Sunday, February 20, 2011

The Rose Labyrinth

The title: The Rose Labyrinth
The author: Titania Hardie
Publication: Atria, 2008
Got it from: Amazon, 2009

Explaining the plot of this book is almost impossible, but I'll give it a shot. It's been described as a sort of feminist Da Vinci Code, involving papers belonging to Queen Elizabeth's I's astrologer, John Dee. It involves a family called the Staffords, who are directly descended from Dee, and a woman named Lucy King who is awaiting a heart transplant and becomes involved in the Staffords' lives. It took me awhile to figure out just what the heck is going on. At first there's a long section with Will, the younger Stafford son and his visit to France and it was some time before I realized that Lucy's doctor was Alex, Will's brother. Anyway, I don't think I'm giving too much away when I say that Will makes a sudden and swift exit early on in the plot but re-emerges (sort of) later on, when Lucy gets her heart transplant. (Cough). Then there's a developing romance between Lucy and Alex, who undertake to finish Will's quest.

I think the many, many bad reviews on the Amazon UK sight are correct. This book is dreadful. The romance part of this book was okay. I'm not generally against doctor-patient romances, so I could live with this one. But none of the characters were very likable. As somebody pointed out, all the women are beautiful and fragile and courageous and all the men are tall, handsome and brooding. Without actually developing any personality.

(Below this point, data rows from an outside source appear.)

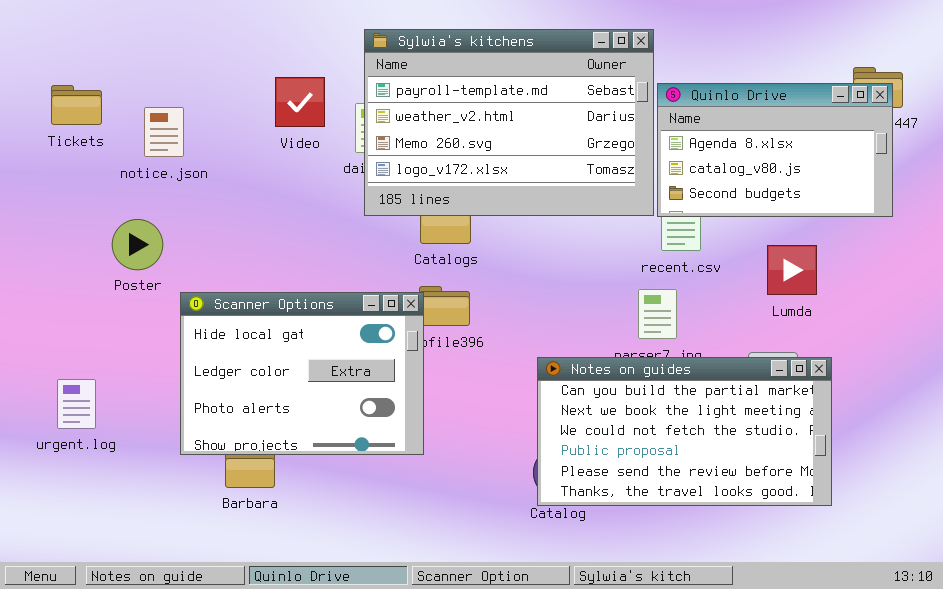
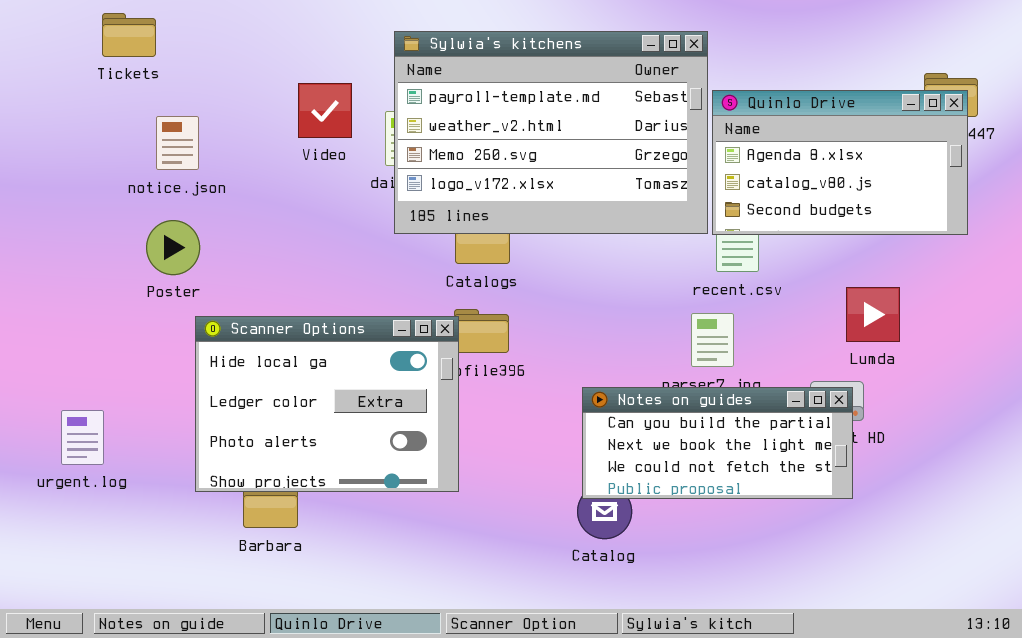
Tickets: [51,85,102,125] -> [102,13,156,57], moved
Poster: [112,219,163,270] -> [146,220,200,275], moved
Lumda: [767,245,817,295] -> [846,287,900,342], moved
Notes on guides: [537,357,832,506] -> [582,387,853,499], resized

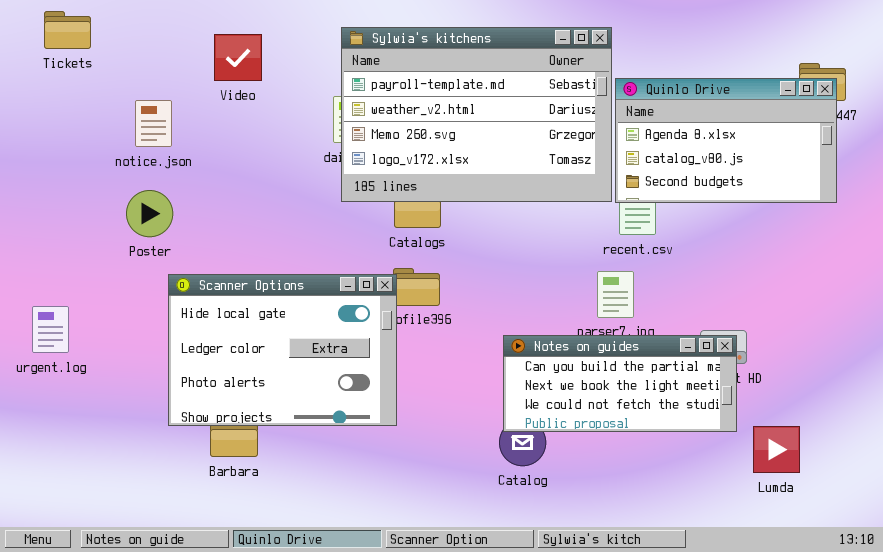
Tickets: [102,13,156,57] -> [44,11,91,49], moved
Video: [298,83,352,138] -> [214,34,262,81], moved
Lumda: [846,287,900,342] -> [753,426,800,473], moved
urgent.log: [61,410,104,465] -> [32,306,69,353], moved

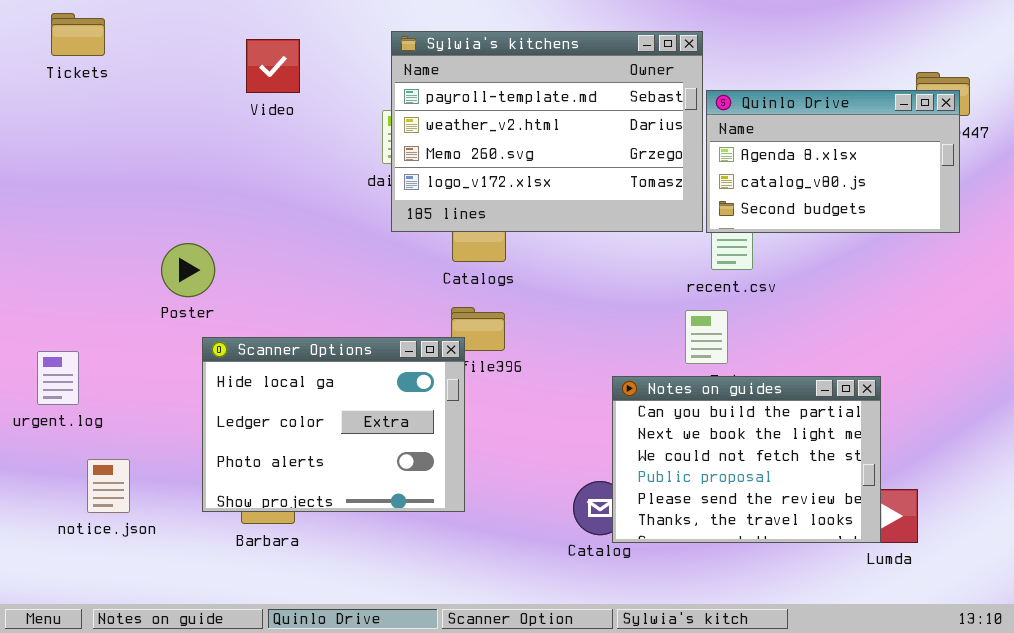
notice.json: [135,100,172,147] -> [87,459,130,513], moved
Poster: [126,190,173,237] -> [161,243,215,297], moved
Scanner Options: [168,274,397,426] -> [202,337,465,512], moved
Notes on guides: [503,335,737,432] -> [612,376,881,543], moved, resized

And the mystery/suspense part? Ghastly. First of all, everything is written in purple prose, long flowery sentences empty of meaning. The characters all spout long, convoluted sentences about esoteric wisdom and other gobbly gook that's impossible to follow. Pages and pages of it, on and on, without there ever being anything exciting like car chases or mortal peril. And they kept throwing out new ideas that never went anywhere. I would read something and think, "Okay, this is what the book is about." Then I'd read something else and think, "No, okay, this is what the book's about." I kept waiting for that a-ha moment when suddenly it would all come together and I'd see the big picture, but that never happened. Instead, I just heard endless things about Chartes cathedral, the wisdom of hearts, the number 34, the Rapture, mythical and Biblical allusions, Shakespeare, the Wizard of Oz (seriously) and on and on.

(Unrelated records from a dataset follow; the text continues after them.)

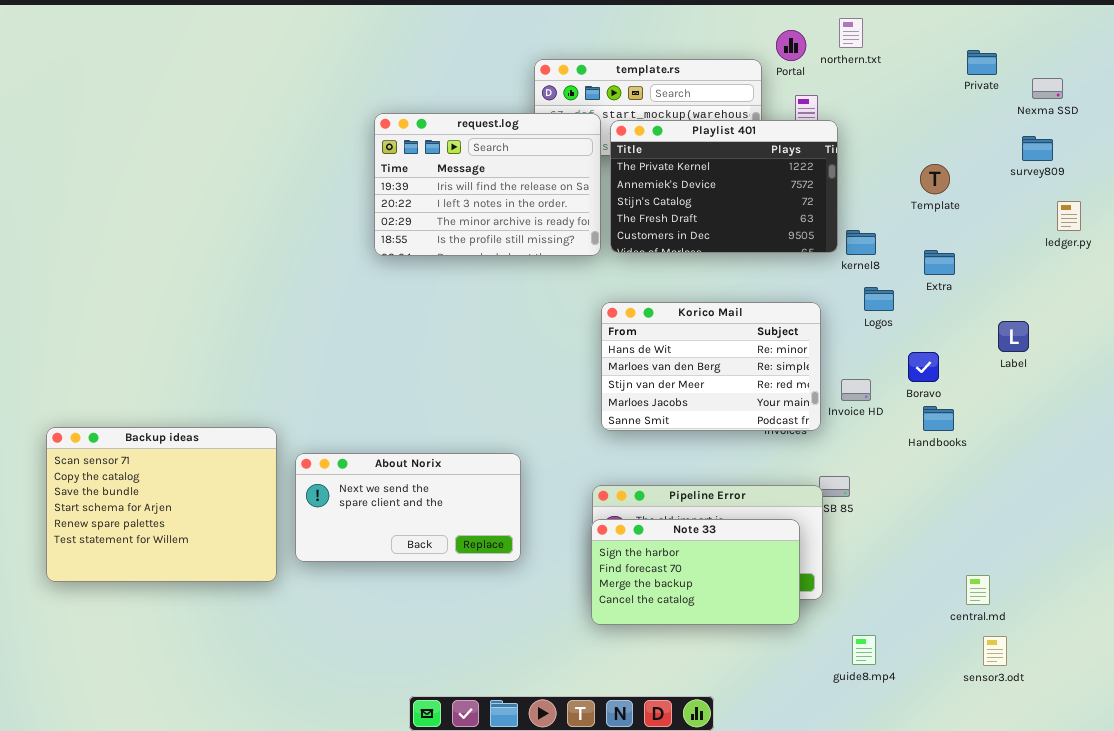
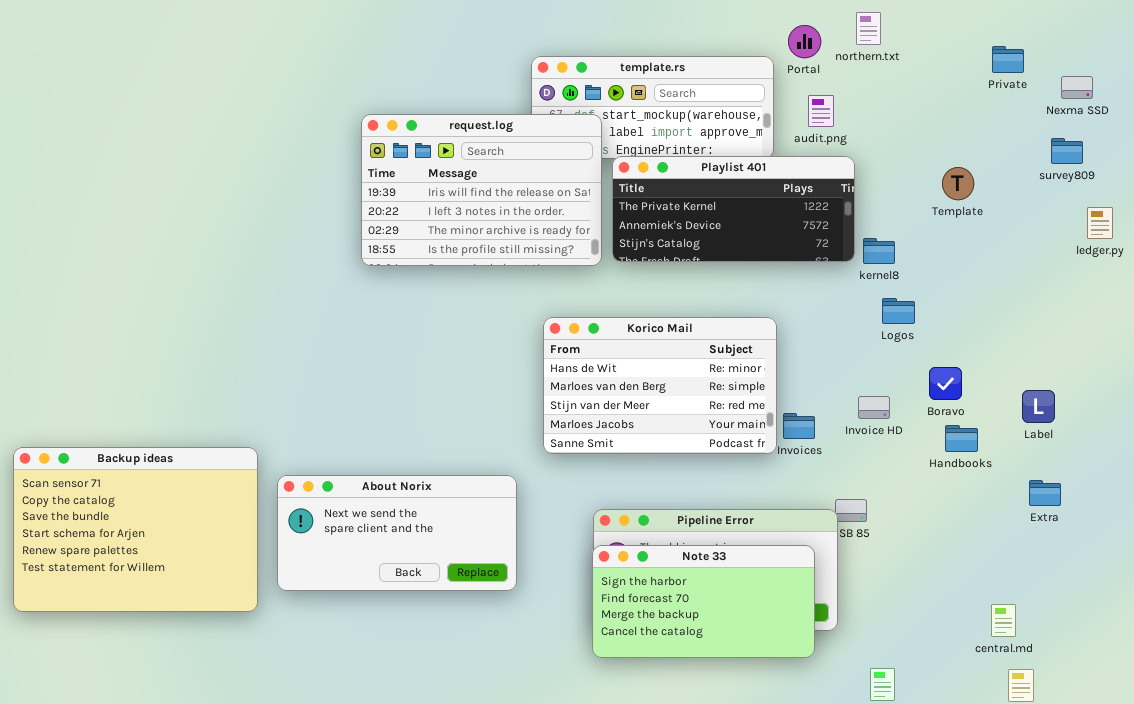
Playlist 401: [610,120,838,253] -> [612,156,855,262], resized
Extra: [924,250,955,275] -> [1029,480,1061,506], moved
Korico Mail: [601,302,821,431] -> [543,317,777,454], moved
Label: [998,321,1029,352] -> [1022,390,1055,423], moved

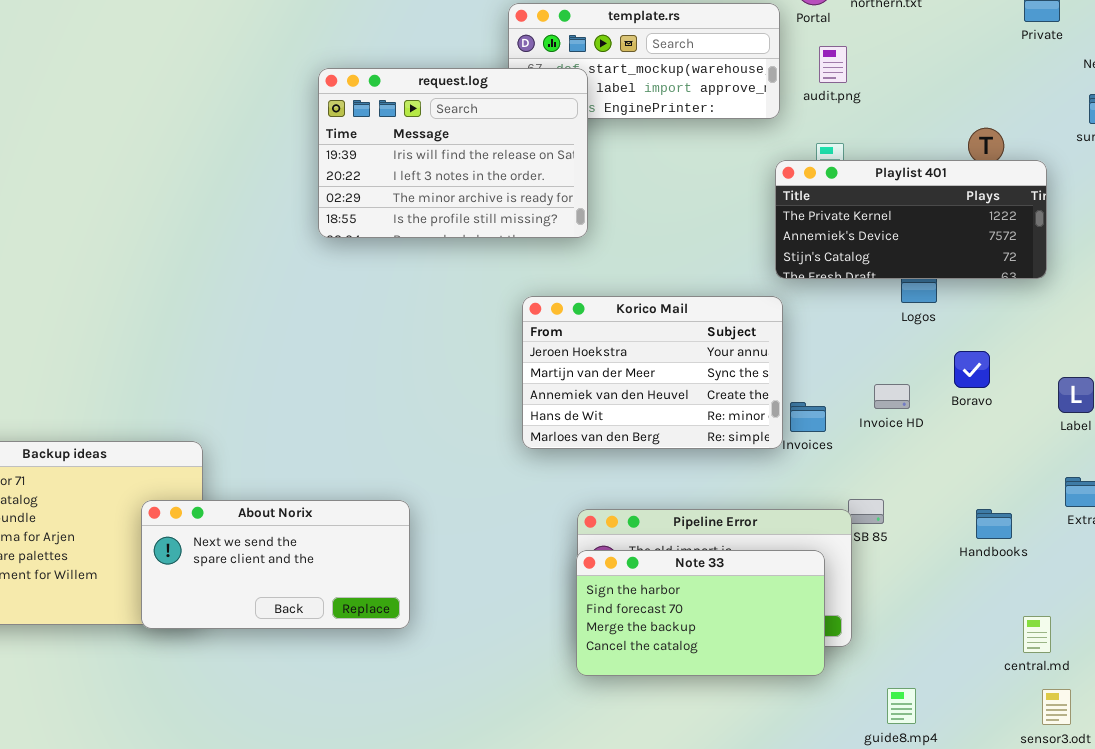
Playlist 401: [612,156,855,262] -> [775,160,1047,279], moved
Korico Mail: [543,317,777,454] -> [522,296,783,449], scrolled up 3 rows
Handbooks: [945,425,978,452] -> [976,509,1012,539], moved
About Norix: [277,475,517,591] -> [141,500,410,629], moved

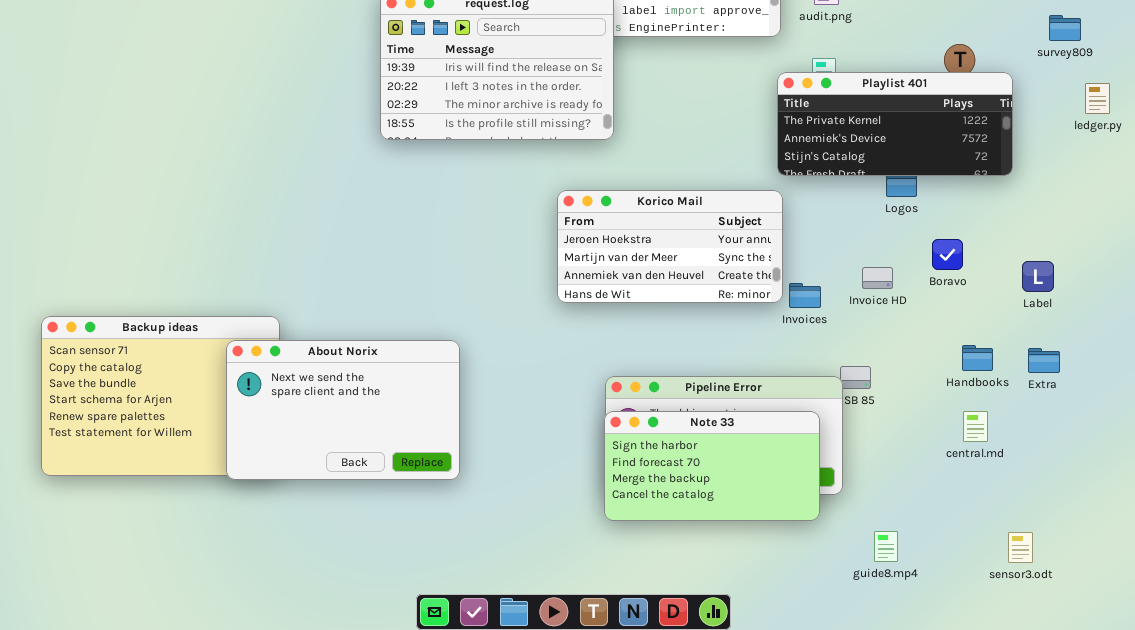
Korico Mail: [522,296,783,449] -> [557,190,783,303], resized
About Norix: [141,500,410,629] -> [226,340,460,480], resized
Handbooks: [976,509,1012,539] -> [962,345,993,371], moved
central.md: [1023,616,1051,653] -> [963,411,988,442], moved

And yet, weirdly, I didn't hate this book. I kept feeling there was a good book in there somewhere, with a re-write and 150 pages or so chopped out and, you know, an actual point. I'm the first to admit I love when authors assume you're smart and don't spell things out to you, but these opaque "riddles" the author kept handing out would probably remain opaque if you sat there for ten years thinking about them, because they make about as much sense as the Muppet's Swedish chef. I've spent three months reading this book on and off and all I can say is - don't.